DESCRIPTION OF THE TASK: From the records that follow, copy every line that contains the word "knee".

[Images with pose keypoints]

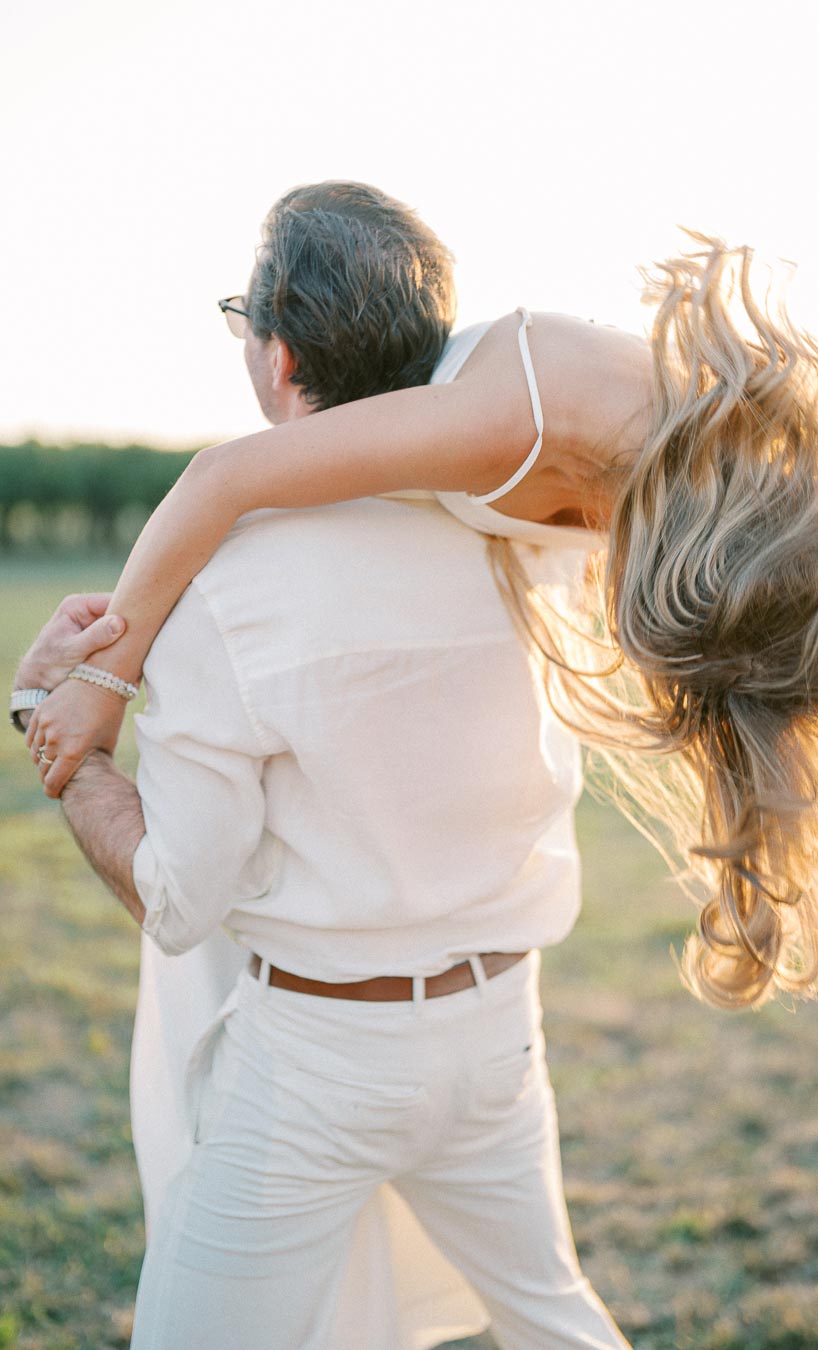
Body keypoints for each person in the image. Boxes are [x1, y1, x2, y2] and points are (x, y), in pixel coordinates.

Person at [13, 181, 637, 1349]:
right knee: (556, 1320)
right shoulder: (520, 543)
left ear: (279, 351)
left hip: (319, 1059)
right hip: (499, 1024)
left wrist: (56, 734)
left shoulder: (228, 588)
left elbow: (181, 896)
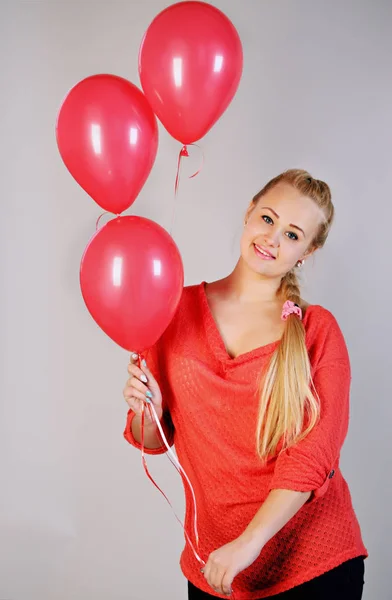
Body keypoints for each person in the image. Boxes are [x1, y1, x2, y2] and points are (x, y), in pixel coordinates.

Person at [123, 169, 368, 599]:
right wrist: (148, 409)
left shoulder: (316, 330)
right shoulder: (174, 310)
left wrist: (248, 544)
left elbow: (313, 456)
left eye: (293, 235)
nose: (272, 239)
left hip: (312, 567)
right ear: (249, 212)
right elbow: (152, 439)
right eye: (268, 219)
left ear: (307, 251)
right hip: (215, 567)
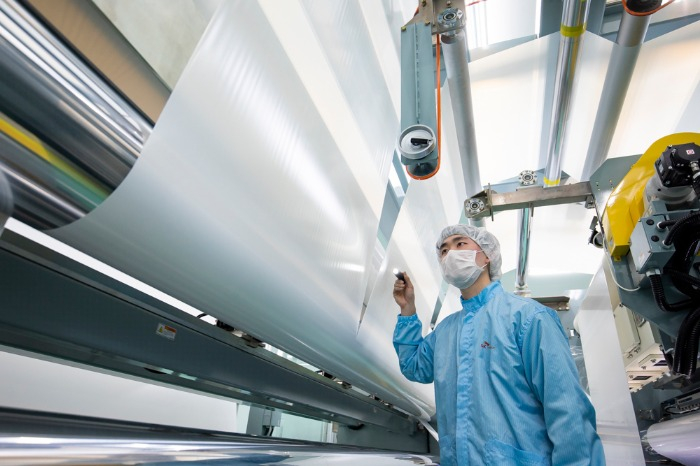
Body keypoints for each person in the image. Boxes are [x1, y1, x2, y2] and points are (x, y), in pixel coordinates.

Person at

==

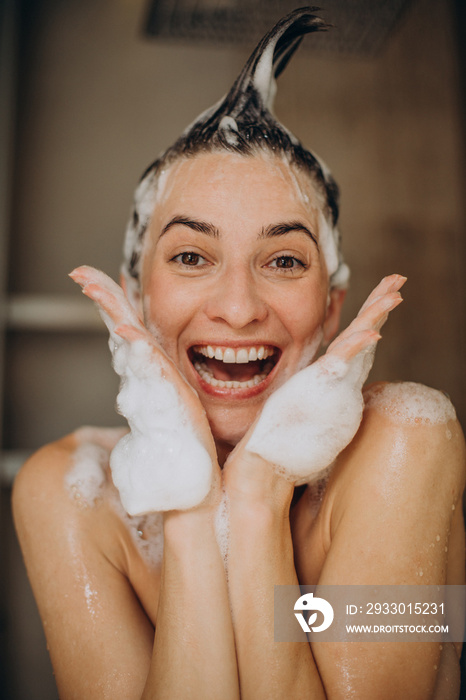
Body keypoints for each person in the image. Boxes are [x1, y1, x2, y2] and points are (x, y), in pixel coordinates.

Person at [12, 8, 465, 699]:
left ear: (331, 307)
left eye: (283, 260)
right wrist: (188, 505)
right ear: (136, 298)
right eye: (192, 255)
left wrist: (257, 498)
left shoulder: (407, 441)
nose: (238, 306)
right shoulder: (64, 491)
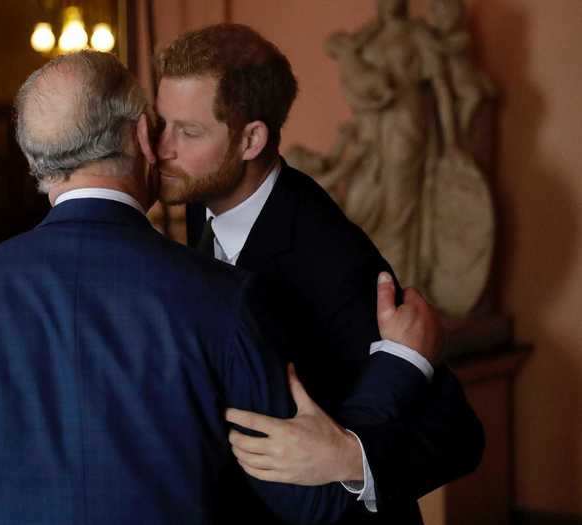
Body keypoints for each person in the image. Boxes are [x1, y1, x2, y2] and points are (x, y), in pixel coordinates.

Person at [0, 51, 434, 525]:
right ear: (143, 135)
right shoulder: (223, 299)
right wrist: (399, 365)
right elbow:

==

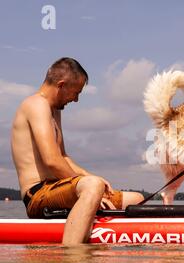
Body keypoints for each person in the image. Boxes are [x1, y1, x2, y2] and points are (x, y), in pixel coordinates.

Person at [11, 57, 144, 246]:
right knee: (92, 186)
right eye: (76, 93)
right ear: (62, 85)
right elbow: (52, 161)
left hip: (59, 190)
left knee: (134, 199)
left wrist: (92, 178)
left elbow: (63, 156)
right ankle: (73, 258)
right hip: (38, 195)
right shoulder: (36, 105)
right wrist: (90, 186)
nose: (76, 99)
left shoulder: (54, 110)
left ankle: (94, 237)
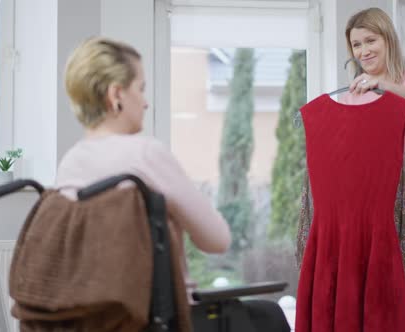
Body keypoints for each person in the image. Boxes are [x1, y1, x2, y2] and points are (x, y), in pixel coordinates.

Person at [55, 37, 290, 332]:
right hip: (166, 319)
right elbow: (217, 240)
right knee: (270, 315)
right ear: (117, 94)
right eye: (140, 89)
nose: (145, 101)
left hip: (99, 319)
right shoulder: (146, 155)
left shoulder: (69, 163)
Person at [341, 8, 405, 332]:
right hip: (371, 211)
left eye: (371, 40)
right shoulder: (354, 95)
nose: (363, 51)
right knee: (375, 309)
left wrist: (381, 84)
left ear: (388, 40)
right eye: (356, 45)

YOUR RESPONSE:
right knee: (556, 1320)
right knee: (92, 186)
left knee: (134, 199)
right knee: (270, 315)
right knee: (375, 309)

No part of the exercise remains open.